Ok, so I am a noob with heat transfer, but I've been doing a bunch of screen printing.

What materials are acceptable for heat transfer of Plastisol transfers???
I presume cotton, and some poly blends? What else?

I got a hat press, since it popped up cheap, and a younger brothers softball team needs hats.

I am considering running them hats.

I tested a plastisol transfer on a crap beanie I had around, which was 100% Acrylic, and the entire contact area of the heat element became shiny (on the hat)

So... I can presume that the 100% Acrylic Beanies won't withstand the heat necessary to cure a plastisol transfer.

Looking at bulk hats, I am seeing some cheap ones that say they are a 'Wool-like Acrylic'
I understand they are still acrylic, but it is different than Beanie material, so I am wondering if they will work. 
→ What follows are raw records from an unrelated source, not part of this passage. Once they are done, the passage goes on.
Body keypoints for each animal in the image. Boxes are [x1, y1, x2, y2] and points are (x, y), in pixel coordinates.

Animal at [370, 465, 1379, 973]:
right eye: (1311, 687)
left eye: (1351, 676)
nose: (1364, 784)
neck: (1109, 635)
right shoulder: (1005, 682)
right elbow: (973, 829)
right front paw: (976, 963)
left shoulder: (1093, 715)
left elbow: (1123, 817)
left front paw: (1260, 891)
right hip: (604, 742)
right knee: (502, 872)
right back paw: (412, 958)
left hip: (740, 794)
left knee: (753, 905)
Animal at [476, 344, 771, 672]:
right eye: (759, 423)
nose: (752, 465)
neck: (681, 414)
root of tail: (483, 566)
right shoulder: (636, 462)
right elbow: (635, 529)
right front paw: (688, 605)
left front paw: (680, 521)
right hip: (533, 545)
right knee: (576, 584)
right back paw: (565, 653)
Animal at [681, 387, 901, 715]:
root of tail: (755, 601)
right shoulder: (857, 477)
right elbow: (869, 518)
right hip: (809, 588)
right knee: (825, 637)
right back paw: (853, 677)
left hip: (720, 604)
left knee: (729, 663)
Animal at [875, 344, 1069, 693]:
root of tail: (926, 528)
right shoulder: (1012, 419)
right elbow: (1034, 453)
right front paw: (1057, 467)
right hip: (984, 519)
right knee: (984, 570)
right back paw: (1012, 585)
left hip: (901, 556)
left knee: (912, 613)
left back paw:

The potential hats in question:
Solid Color Baseball Caps, Pro Style, DOZEN PRICED and PACKED.

Do you think these will transfer ok getting up to 325 Degrees F ???

Thank you !!!!


----------



## wormil (Jan 7, 2008)

I imagine acrylic has the same problem as polyester in that it can become shiny if subjected to high heat & pressure. I've never printed on acrylic but from what I could google, it can discolor around 350 and melts around 425.


----------



## TableSyrup (Feb 8, 2012)

Yeah, I'm not finding good info on it.... so I'm leaning toward it's not commonly done??

I saw the temps too....

Which kinda threw me, cause the temps are higher than I am curing at..... apparently it's enough to shine em tho....

I might try some of the ball caps. The price is right.... might be worth a shot to see how they press and hold up.... worst case I'm out a few bucks.

I'll have to go through the vendors list and see who's got the best price on some cotton hats.

Thanx


----------



## mountainman1938 (Sep 3, 2010)

5 panel caps are poly or 100%. Both work well with cold peel transfers


----------